O plano de investimentos da PDVSA divulgado em 2007 previa a produção de 6 milhões de barris por dia este ano, mas entrega menos da metade. A exploração de petróleo caiu de 3,2 milhões de barris diários (em 1998) para 2,4 milhões (em 2012). Cháves porém, foi beneficiado, pelo aumento do preço do produto e usou a fortuna para financiar programas assistencialistas e comprar aliados na América Latina.

Foto: Arquivo

Sem o carisma de Chávez, Maduro tenta equilibrar-se diante da revolta popular: não tão forte, ainda, que o ameace seriamente, mas suficiente para inquietar

O presidente Nicolás Maduro deu continuidade às 'misiones', como são conhecidos os programas assistencialistas. O desafio será mantê-los e ainda investir na petrolífera e aumentar a produção.

Entre o final de 2009 e início de 2010, a Venezuela sofreu uma crise no setor elétrico, agravada pela estiagem que reduziu drasticamente os níveis dos rios que alimentam as hidrelétricas. Preocupado em ajudar financeiramente os aliados latino-americanos, o governo Chávez deixou de investir em novas usinas. E as companhias do setor elétrico, sob a praga da gestão chavista, tiveram queda na produção por falta de manutenção, corrupção e aumento escandaloso do número de funcionários. A crise foi tão grave que paralisou vários setores da economia e obrigou o governo a declarar estado de emergência no país.

Para contornar a situação, Chávez propôs o "banho socialista" de três minutos, pediu para os venezuelanos usarem lanternas para ir ao banheiro no meio da madrugada e exortou as grandes empresas a gerar sua própria eletricidade. Em 2012, Chávez reconheceu que a Venezuela ainda sofria com problemas elétricos, mas disse que, se não tivesse chegado ao poder em 1999, o país se iluminaria com lanternas e cozinharia com lenha.

Boa parte dos recursos do petróleo venezuelano foi usada por Chávez para comprar aliados na região e ampliar o alcance de sua 'revolução bolivariana'. O maior beneficiário é Cuba, cuja mesada vinda dos cofres venezuelanos equivale a 22% do PIB - a ilha foi o destino do coronel ao longo de todo o tratamento contra o câncer e a oposição venezuelana denuncia a interferência dos irmãos Castro na política do país.
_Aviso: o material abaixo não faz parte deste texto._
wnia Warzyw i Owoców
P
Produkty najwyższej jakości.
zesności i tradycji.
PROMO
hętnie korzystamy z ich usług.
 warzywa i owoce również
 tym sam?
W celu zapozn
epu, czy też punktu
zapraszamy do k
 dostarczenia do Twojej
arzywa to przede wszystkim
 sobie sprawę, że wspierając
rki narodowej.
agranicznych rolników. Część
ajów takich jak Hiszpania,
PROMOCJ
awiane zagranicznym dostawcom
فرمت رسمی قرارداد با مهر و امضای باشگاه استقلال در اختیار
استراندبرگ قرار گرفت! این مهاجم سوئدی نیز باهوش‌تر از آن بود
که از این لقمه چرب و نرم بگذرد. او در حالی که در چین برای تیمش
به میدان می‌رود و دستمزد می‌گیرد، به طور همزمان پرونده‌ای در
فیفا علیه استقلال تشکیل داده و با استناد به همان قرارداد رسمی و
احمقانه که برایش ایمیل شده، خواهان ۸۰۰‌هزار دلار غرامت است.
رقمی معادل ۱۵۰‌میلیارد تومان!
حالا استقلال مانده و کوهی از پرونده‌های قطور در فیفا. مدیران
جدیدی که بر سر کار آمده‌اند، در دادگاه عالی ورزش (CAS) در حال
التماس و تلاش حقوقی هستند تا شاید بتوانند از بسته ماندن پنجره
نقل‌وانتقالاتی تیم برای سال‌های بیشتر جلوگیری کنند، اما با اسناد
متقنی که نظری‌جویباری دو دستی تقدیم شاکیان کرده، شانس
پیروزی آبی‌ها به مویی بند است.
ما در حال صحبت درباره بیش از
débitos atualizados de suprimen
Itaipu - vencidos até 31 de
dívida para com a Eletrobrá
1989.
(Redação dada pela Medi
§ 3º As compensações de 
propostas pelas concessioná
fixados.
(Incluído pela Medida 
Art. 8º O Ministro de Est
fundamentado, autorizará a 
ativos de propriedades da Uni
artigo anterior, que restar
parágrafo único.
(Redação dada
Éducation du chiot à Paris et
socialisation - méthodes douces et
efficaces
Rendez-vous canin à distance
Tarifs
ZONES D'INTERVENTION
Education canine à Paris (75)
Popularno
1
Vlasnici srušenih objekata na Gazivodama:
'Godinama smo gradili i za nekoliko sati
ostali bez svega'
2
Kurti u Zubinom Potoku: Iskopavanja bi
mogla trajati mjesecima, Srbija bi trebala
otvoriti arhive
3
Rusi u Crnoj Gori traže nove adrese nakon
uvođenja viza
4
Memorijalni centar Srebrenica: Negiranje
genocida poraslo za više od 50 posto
Chávez também abasteceu o caixa de campanha de candidatos presidenciais populistas na América Latina e Central, como Cristina Kirchner, na Argentina, Evo Morales, na Bolívia, e Daniel Ortega, na Nicarágua.

Durante a era Chávez, o endividamento do governo subiu de 37% para 51% do PIB. A dívida pública externa oficial está em 107 bilhões de dólares, sem contar a dívida da PDVSA com fornecedores e sócios e os débitos do governo com empresas expropriadas. No total, a conta deve chegar a 140 bilhões de dólares, um grande desafio para o novo presidente.